- **Data excerpts**
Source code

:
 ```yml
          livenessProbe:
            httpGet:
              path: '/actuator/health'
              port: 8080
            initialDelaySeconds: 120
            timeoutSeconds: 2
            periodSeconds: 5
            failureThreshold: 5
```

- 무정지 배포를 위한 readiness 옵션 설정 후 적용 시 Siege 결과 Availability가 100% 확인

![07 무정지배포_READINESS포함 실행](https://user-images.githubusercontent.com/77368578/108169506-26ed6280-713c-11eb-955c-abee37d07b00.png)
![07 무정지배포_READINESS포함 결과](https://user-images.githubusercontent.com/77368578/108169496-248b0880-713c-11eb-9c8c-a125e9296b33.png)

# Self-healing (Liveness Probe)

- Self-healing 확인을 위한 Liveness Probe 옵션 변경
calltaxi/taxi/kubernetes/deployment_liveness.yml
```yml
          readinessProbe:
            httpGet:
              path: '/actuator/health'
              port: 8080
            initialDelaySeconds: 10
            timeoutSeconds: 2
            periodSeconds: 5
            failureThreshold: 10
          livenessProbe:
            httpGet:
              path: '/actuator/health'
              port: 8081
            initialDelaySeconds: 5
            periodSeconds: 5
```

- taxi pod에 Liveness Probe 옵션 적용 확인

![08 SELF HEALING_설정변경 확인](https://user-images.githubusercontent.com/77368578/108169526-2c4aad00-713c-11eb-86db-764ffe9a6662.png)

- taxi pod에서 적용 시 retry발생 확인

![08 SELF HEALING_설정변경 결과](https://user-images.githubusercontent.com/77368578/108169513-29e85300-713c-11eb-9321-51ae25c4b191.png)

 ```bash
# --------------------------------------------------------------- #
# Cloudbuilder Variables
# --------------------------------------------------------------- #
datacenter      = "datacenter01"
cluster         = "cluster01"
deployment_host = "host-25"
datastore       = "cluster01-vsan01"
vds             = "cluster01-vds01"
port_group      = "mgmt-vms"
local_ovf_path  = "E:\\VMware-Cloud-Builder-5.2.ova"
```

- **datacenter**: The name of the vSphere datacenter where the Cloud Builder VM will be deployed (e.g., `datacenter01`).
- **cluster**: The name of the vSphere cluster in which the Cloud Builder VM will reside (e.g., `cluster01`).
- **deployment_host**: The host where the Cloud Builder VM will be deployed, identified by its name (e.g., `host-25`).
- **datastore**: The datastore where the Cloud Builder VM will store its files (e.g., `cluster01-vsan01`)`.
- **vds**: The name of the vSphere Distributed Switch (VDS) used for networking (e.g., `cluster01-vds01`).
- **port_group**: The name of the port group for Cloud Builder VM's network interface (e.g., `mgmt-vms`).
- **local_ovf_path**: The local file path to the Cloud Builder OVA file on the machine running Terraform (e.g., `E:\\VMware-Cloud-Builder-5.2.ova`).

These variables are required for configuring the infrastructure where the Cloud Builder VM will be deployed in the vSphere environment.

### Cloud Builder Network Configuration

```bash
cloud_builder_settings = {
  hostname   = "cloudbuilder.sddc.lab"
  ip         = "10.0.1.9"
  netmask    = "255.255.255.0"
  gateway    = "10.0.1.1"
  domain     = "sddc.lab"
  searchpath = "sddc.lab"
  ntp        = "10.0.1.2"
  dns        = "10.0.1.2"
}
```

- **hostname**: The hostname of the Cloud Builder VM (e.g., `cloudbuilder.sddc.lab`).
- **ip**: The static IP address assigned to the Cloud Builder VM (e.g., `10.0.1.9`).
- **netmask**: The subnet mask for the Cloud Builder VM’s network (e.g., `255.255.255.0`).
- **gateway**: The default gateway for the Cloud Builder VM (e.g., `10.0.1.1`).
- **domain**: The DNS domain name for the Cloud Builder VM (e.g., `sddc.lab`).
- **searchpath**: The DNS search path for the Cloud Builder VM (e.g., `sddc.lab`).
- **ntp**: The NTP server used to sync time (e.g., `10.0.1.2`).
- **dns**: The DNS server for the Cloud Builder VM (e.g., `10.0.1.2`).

- **Task brief**
Pull out each line of the entries that contains "vSphere".

- **Written solution**
- **datacenter**: The name of the vSphere datacenter where the Cloud Builder VM will be deployed (e.g., `datacenter01`).
- **cluster**: The name of the vSphere cluster in which the Cloud Builder VM will reside (e.g., `cluster01`).
- **vds**: The name of the vSphere Distributed Switch (VDS) used for networking (e.g., `cluster01-vds01`).
These variables are required for configuring the infrastructure where the Cloud Builder VM will be deployed in the vSphere environment.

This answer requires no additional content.